Friday’s third session started with actress Ashley Judd delivering a powerful, if upsetting message about the child sex trade. “Who are these men who buy children for sex?” she asked the audience. “They are our fathers, our uncles. The guy who gets out of the taxi before you get in, the guy on the stair-master next to you.”
The session, “No Such Thing: Trafficking of Girls in the United States” was intented to dispel a common perception: that child sex trafficking is an issue limited to the third world. It worked. Panelists Malika Saada-Saar, founder of the anti-trafficking organization the Rebecca Project, Dr. Sharon Cooper, who studies the impact of sex slavery on the development of chidren’s brains, retired police sergeant Doug Justus, Judd, and moderator Hon. Jeanine Pirro, a former district attorney and current TV host, brought the message home with jarring statistics, and startling stories.Between 100,000 and 300,000 children—primarily girls between the ages of 12 and 14—are victims of the sex trade right here in the United States. But instead of being helped, they’re being prosecuted—arrested for prostitution, thrown in juvenile detention, vilified in the media as bad girls, instead of victims. It is, as Saada Saar said, “the only incidence of child abuse where we put the child behind bars.”
Trafficking is, of course, illegal, but police and prosecutors often perceive girls as “compliant victims,” and since the sex trade largely happens behind closed doors, there’s little impetus to go after it. The result? An astoundingly large-scale industry that hundreds of thousands of girls fall victim to every year, and precious few prosecutions. In 2009, just eight cases were prosecuted in New York City, one of America’s primary hubs. The combination of impunity and the anonymity provided by the internet has let the trade spin into epidemic proportions.Meanwhile, the girls and women who survive the trade go on to battle post traumatic stress disorder (which, according to Cooper, occurs at higher levels than that for veterans returning from Iraq), eating disorders, and dependency issues like substance abuse and alcoholism.According to Saada Saar, the first step towards a solution is in re-framing the issue. “These girls are not hookers,” she said. “They are victims of child rape. We have to name that. And then we have to stop putting them in the criminal justice system.” Noting that the Federal government doesn’t allot a single dollar to domestic victims of the sex trade, she emphasized the importance of both prosecuting johns and pimps, and of providing safe havens to survivors.

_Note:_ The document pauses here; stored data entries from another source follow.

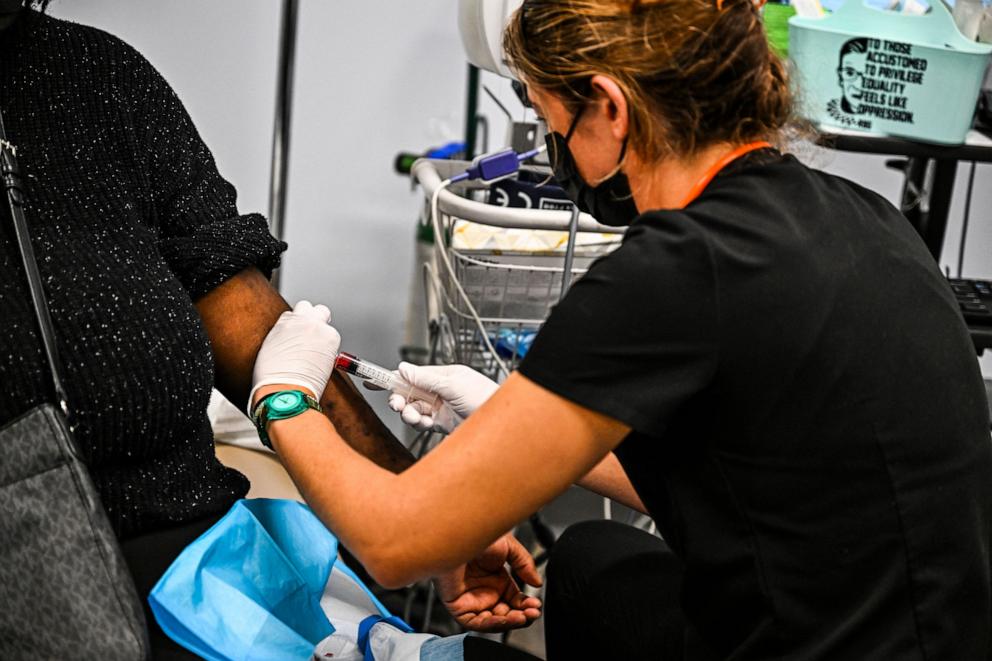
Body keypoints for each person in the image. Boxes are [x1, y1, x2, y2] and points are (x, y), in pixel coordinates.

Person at [245, 0, 992, 658]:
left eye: (550, 121)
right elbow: (744, 473)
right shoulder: (866, 219)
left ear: (610, 106)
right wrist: (504, 413)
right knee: (592, 563)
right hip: (932, 632)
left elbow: (395, 542)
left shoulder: (676, 268)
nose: (552, 149)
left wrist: (282, 395)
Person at [0, 2, 541, 658]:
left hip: (209, 573)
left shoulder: (97, 78)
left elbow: (257, 331)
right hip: (52, 597)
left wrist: (424, 511)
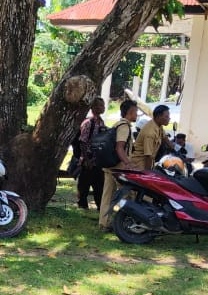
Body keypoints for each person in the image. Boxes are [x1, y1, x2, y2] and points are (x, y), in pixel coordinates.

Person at [98, 99, 139, 231]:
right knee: (129, 194)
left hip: (110, 166)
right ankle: (128, 222)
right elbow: (119, 148)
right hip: (118, 167)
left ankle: (103, 223)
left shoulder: (117, 124)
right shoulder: (124, 127)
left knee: (107, 195)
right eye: (135, 112)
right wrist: (128, 163)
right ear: (130, 112)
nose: (136, 115)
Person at [72, 97, 107, 210]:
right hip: (88, 157)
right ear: (93, 107)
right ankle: (82, 204)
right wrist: (86, 160)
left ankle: (100, 206)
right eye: (100, 105)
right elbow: (82, 141)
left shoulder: (101, 122)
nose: (103, 108)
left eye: (103, 105)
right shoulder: (88, 123)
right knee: (84, 184)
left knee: (99, 184)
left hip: (97, 158)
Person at [130, 104, 171, 173]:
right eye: (166, 116)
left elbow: (165, 137)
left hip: (149, 162)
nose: (169, 119)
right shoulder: (150, 132)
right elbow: (148, 155)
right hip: (140, 165)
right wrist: (148, 173)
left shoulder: (158, 126)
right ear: (158, 117)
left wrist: (176, 148)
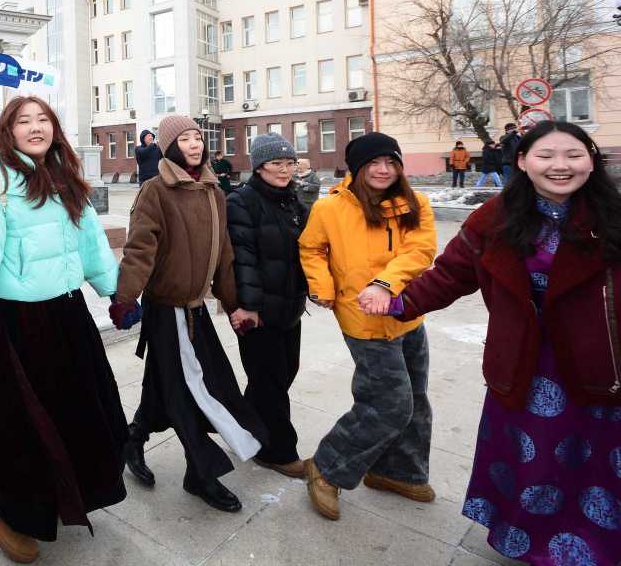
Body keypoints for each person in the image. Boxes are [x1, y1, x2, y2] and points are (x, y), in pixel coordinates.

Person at [365, 121, 621, 565]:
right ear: (522, 160)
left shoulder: (613, 216)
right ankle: (531, 545)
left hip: (600, 363)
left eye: (574, 155)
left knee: (597, 464)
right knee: (533, 461)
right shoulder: (495, 219)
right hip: (524, 361)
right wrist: (397, 302)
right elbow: (450, 275)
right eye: (545, 155)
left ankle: (596, 547)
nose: (560, 166)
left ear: (591, 160)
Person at [0, 95, 124, 563]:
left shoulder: (67, 179)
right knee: (25, 424)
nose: (35, 127)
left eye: (43, 119)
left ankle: (60, 495)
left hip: (68, 314)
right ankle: (4, 511)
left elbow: (92, 244)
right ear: (8, 133)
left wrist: (117, 294)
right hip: (18, 323)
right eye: (23, 121)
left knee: (80, 411)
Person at [115, 115, 268, 514]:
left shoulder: (213, 191)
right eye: (185, 139)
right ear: (170, 147)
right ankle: (201, 473)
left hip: (195, 310)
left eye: (198, 137)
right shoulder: (155, 190)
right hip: (167, 309)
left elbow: (224, 256)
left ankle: (134, 435)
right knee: (192, 389)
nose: (195, 144)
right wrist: (125, 297)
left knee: (170, 383)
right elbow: (140, 249)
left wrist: (234, 305)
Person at [297, 132, 438, 521]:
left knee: (416, 400)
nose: (383, 170)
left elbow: (420, 250)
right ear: (357, 168)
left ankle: (396, 471)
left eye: (391, 162)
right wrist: (322, 287)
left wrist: (385, 284)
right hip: (362, 319)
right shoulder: (329, 208)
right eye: (374, 162)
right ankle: (326, 468)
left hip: (407, 314)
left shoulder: (415, 204)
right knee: (389, 404)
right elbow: (311, 248)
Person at [225, 133, 310, 480]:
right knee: (270, 382)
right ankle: (278, 452)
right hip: (257, 312)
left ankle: (245, 424)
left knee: (282, 374)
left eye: (290, 163)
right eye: (276, 163)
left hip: (289, 306)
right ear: (259, 167)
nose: (285, 170)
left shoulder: (292, 201)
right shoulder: (240, 201)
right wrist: (248, 306)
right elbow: (242, 257)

Judd introduced the panel with a heart-wrenching personal anecdote about a young woman who was forced into prostitution.
Last year, Saada Saar’s organization took a significant step. A group of girls who had been bought and sold over Craigslist came together and decided to write a letter to Craigslist founder Craig Newmark, detailing what had happened to them. They placed the letter in newspapers in San Francisco and Washington, D.C., and a month later, the site’s Adult Services section was shut down. “It’s a little like this summit,” Saada Saar said. “Because they were able to tell their stories, they created a solution.”